Bringing Up Knucklehead
This third opera is the “light” chapter in Wagner’s mythological drama. But Siegfried presents the director with a mighty set of challenges. It is to Mr. Holten’s credit that he ignores them, re-imagining the opera as a situation comedy. This approach is clear from the set designs for Mime’s cave: a low-rent townhouse complete with an attic bedroom for the restless young hero, with comic books, posters, and a guitar on the wall.
Mime (Bengt-Ola Morgny) is a picture of creepy domesticity, a bachelor who does not want this brat in his house. Stig Andersen is powerful, unsubtle but generally pleasant of tone as Siegfried, perhaps a good fit for conductor Michael Schønwandt’s chamber music approach to the score. The Wanderer (James Johnson) drops by for tea without his spear. In the Riddle Scene, he threatens Mime with a kitchen knife, the same one that he used to remove Alberich’s arm with in Rheingold.

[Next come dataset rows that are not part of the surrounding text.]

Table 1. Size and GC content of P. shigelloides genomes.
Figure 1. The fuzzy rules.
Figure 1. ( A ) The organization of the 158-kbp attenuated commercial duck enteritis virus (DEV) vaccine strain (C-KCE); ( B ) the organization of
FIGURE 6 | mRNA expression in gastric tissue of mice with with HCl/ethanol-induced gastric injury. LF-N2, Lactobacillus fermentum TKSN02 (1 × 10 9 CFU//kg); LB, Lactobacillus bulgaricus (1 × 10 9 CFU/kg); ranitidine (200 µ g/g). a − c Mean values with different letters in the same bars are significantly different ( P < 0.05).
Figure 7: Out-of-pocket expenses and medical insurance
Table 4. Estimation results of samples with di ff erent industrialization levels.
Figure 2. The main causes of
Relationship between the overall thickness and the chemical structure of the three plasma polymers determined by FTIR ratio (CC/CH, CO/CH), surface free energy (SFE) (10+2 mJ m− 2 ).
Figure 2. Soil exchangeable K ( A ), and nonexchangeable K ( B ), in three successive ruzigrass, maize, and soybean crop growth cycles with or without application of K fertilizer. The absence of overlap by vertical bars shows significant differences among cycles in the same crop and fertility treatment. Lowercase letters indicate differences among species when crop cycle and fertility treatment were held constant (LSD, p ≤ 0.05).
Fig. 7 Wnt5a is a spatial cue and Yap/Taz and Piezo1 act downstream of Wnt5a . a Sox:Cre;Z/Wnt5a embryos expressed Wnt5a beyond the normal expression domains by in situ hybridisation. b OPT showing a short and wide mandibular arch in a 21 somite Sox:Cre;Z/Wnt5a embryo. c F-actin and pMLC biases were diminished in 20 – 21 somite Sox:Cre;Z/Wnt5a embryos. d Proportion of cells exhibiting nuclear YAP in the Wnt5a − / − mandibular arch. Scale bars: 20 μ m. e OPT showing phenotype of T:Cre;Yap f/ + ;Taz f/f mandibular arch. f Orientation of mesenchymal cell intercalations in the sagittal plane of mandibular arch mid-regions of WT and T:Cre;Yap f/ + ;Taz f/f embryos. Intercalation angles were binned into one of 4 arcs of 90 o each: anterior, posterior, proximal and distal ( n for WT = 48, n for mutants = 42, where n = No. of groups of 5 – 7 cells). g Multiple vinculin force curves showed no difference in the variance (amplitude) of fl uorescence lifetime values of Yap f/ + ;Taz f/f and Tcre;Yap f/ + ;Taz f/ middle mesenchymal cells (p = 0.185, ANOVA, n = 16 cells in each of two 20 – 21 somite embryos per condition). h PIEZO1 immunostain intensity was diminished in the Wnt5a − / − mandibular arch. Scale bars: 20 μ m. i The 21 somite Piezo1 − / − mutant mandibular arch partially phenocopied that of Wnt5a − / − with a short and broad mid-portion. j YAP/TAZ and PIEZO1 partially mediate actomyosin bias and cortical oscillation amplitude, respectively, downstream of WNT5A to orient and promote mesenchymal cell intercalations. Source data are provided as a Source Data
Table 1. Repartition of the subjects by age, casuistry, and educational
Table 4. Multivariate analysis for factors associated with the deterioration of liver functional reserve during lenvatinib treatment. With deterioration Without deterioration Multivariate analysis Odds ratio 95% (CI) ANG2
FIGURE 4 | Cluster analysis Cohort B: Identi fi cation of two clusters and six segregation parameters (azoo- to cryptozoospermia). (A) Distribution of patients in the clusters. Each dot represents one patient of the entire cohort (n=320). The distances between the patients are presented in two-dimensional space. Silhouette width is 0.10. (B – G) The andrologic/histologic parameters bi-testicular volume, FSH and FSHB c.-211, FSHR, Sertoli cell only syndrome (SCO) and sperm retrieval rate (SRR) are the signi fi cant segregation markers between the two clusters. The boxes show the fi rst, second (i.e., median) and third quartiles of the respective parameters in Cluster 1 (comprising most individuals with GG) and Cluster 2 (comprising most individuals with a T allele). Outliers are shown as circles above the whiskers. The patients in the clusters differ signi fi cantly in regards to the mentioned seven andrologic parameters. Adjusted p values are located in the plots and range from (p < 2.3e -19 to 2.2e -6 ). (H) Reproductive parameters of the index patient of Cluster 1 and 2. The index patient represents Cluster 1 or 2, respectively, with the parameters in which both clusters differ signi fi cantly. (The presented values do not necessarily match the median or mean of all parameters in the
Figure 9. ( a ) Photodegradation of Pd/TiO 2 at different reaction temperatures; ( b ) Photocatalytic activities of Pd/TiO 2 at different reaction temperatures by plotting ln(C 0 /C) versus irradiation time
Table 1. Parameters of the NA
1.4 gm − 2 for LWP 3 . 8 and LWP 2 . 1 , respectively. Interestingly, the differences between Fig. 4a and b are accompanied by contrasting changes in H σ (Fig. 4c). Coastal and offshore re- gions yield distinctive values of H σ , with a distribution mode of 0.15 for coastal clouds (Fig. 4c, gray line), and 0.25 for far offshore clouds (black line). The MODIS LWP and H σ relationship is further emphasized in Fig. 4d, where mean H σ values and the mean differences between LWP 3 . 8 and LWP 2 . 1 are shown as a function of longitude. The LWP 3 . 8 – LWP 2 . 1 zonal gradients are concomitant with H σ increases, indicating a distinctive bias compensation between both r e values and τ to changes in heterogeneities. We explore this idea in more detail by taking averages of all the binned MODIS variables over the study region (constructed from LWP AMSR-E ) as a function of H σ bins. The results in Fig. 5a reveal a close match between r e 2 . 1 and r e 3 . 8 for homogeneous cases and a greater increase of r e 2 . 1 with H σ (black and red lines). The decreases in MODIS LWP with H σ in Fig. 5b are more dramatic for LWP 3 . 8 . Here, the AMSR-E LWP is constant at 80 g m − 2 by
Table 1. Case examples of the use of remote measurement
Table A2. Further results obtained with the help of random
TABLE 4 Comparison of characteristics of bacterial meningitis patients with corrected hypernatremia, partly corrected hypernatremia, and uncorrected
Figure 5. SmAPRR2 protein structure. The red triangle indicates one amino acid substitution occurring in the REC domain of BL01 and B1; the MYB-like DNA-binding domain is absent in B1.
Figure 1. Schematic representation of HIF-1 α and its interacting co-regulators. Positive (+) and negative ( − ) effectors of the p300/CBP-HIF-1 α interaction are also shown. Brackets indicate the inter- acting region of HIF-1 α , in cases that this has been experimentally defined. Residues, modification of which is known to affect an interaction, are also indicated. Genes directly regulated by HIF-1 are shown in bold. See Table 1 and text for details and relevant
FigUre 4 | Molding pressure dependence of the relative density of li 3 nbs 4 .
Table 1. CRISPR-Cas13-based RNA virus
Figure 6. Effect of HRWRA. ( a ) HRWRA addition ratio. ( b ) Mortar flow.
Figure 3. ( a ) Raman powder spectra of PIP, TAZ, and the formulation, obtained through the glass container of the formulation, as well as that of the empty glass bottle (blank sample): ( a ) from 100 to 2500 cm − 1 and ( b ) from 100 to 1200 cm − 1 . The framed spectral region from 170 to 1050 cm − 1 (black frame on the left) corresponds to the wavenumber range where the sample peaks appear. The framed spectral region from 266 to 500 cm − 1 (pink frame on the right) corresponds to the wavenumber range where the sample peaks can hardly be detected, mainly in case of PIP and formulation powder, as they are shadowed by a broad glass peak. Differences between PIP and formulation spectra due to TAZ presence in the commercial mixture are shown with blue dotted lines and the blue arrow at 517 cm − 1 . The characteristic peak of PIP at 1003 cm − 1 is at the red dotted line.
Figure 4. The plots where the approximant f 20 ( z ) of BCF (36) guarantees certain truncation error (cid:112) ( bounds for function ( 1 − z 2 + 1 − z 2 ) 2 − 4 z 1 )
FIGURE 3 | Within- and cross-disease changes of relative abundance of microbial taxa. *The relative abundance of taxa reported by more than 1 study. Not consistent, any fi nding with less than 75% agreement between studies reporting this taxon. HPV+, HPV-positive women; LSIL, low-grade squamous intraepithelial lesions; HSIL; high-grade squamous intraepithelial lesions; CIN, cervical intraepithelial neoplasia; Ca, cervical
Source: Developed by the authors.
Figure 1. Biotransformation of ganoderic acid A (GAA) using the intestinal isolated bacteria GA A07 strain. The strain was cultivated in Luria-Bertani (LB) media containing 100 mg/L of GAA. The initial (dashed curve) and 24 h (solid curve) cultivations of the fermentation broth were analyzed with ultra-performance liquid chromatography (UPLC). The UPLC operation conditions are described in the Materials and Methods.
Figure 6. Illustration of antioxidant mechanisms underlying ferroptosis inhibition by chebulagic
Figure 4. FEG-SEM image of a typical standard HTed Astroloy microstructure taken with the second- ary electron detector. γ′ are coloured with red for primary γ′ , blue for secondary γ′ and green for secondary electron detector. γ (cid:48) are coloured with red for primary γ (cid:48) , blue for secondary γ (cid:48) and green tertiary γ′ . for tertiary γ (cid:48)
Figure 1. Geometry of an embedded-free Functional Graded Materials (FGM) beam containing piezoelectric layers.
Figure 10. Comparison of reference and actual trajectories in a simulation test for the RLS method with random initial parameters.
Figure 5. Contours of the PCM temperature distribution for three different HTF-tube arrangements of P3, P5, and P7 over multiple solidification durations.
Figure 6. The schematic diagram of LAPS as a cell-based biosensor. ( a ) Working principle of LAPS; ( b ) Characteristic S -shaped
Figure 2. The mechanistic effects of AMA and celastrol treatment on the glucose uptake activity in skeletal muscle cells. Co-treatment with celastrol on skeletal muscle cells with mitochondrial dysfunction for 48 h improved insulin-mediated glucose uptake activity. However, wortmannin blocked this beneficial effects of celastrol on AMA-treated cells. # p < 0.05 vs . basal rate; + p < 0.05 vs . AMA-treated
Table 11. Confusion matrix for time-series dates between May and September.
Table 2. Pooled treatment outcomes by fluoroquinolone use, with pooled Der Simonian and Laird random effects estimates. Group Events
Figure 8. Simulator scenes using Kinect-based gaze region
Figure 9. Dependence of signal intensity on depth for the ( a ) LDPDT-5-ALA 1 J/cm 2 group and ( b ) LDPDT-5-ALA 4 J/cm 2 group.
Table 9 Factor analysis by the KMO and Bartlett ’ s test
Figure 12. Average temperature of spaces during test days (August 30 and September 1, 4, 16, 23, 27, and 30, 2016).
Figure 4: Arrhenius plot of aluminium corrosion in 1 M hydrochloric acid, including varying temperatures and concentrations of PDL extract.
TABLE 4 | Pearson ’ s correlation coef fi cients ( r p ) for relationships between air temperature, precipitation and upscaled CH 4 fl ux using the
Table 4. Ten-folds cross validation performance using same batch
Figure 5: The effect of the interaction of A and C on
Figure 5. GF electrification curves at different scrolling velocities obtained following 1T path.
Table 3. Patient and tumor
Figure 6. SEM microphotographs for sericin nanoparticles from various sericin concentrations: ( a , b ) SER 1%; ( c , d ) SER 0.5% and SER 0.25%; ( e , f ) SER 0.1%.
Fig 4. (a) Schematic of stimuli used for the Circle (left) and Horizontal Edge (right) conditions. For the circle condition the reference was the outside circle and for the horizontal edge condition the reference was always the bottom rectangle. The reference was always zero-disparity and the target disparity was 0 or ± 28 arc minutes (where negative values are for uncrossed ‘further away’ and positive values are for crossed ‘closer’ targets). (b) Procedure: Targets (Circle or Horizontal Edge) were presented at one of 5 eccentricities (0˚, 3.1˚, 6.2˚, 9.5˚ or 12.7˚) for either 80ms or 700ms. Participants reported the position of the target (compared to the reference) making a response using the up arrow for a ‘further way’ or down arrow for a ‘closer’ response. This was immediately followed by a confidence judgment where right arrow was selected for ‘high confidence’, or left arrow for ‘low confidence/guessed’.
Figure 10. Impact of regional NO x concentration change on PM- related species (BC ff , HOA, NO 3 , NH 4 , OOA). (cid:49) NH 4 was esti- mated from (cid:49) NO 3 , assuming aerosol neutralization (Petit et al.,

Fafner’s “Neidhole” cave is just that–a hole, with a loudspeaker mounted outside for the fearsome voice of the dragon. Fafner himself is in a bunker, seated at a control panel. Siegfried impetuously stabs him in the back. What’s even more interesting is what’s outside the cave. Alberich (Sten Byriel) is now a one-armed homeless man. He holds his nocturnal vigil accompanied by a sulky, silent teenager who’s got to be Hagen. When the Wanderer appears, he stashes the kid out of sight. And Susanne Resmark acts better than she sings, playing a bedridden Erda dying of cancer.
The bass-baritone James Johnson is not a Wotan of the first rank. But the slightly lower role of the Wanderer is good fit for the American baritone. He is excellent in the riddle scene and facing off with the one-armed Alberich. In another change, the God literally quits–breaking his own spear over his knee before Siegfried can fight him. The look of confusion on the young hero’s face is the best moment in the opera.
It is a credit to Mr. Andersen that he brings enough power to get through the final duet with Iréne Theoren’s Brunnhilde. When he wakes her up, he dodges out of sight–showing that his character has finally learned fear! Ms. Theoren sings a capable “Heil dir Sonne”, and her high-lying dramatic instrument is enough voice for this short but challenging part. Her “Ewig war ich” is nicely sung but a little bland. However, she is better in the final pages, hitting those three tricky high Cs and the “Hojotoho!” before the final bars.